I'm working with an interesting puzzle - how to create closures of C functions that reference Python data at runtime? This is a little long, but there's some technically interesting stuff here if you like programming puzzles, so is worth a read.
Let's say we have:
def f(data): ... implementation...
then
def make_closure(f, d): # d is a data for f
def g(): return f(d)
return g
g is a closure of f
and d
. We have captured
the d
parameter internally to g and now have a function we can call that uses d
, without needing to provide d
. This is bread an butter in Python-land and all languages that have functions as first class data-types.

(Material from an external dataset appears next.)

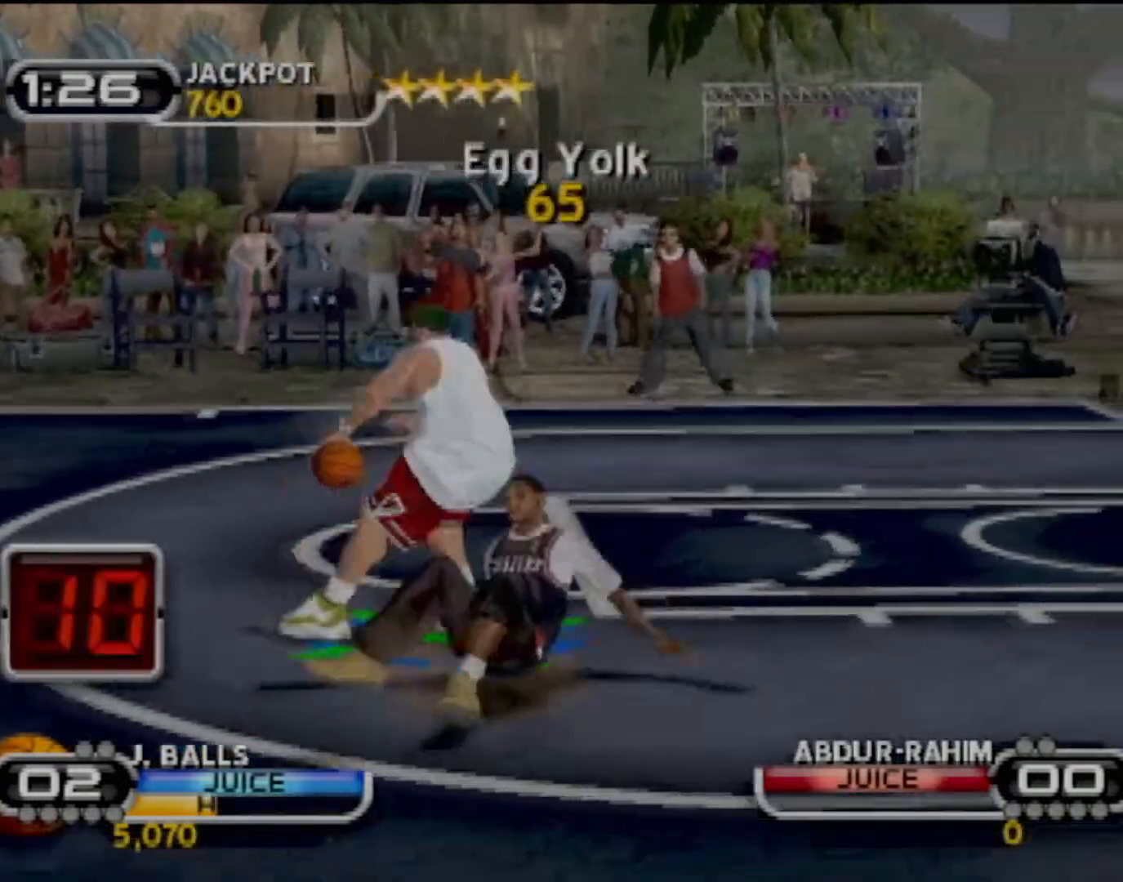
{"buttons": [], "left_stick": "down-right", "events": [[33, "R2", "up"], [200, "left_stick", "center"], [300, "left_stick", "right"], [434, "left_stick", "down-right"]]}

Now my problem (version 1). I'm using (from Python) a C library that accepts a callback:
void register_func(callback_t g) {... }
The library doesn't allow me to pass any of my own data to that callback, and so I need to make a C callback function that is closure of its data. Happily, CFUNCTYPE
does something magical for us:
from ctypes import CFUNCTYPE
def make_closure(f, d):
@CFUNCTYPE(...)
def g(): return f(d)
return g
lib = ctypes.CDLL("thirdpartylib", mode=ctypes.RTLD_GLOBAL)
g = make_closure(f, data) # Python function f, Python data object data
lib.register_func(g) # Call the C function, provide a Python function as the callback.
Wow! It may not be obvious, but something magical happened here. At runtime we've produced a new C-style function pointer (a pointer to program text(machine code) data), that's callable by C, and it references the dynamically created Python function and data. (!) So we've dynamic created a closure of Python data that's callable by C. Magic!
Problem solved? Not so fast. My actual problem (version 2) is a little more tricky.
With a third party C library, having the API:
result_t callback(int iterstatus); // Prototpe of function callback_t
void register_iterator(char* name, callback_t callback);
The library will execute the registered iterator more or less as follows (implemented in C):
// Initialize the iterator's state (iterstatus==0)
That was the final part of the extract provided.